• **Task objective**
Reproduce every one of the following rows word for word, keeping each line break and character unchanged.

Stored data entries:
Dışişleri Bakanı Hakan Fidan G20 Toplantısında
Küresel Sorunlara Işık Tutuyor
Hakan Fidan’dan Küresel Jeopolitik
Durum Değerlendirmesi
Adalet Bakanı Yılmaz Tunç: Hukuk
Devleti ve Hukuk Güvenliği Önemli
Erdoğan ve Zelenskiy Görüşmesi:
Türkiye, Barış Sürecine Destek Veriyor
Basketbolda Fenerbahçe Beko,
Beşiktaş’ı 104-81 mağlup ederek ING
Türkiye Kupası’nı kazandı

• **Your response**
Dışişleri Bakanı Hakan Fidan G20 Toplantısında
Küresel Sorunlara Işık Tutuyor
Hakan Fidan’dan Küresel Jeopolitik
Durum Değerlendirmesi
Adalet Bakanı Yılmaz Tunç: Hukuk
Devleti ve Hukuk Güvenliği Önemli
Erdoğan ve Zelenskiy Görüşmesi:
Türkiye, Barış Sürecine Destek Veriyor
Basketbolda Fenerbahçe Beko,
Beşiktaş’ı 104-81 mağlup ederek ING
Türkiye Kupası’nı kazandı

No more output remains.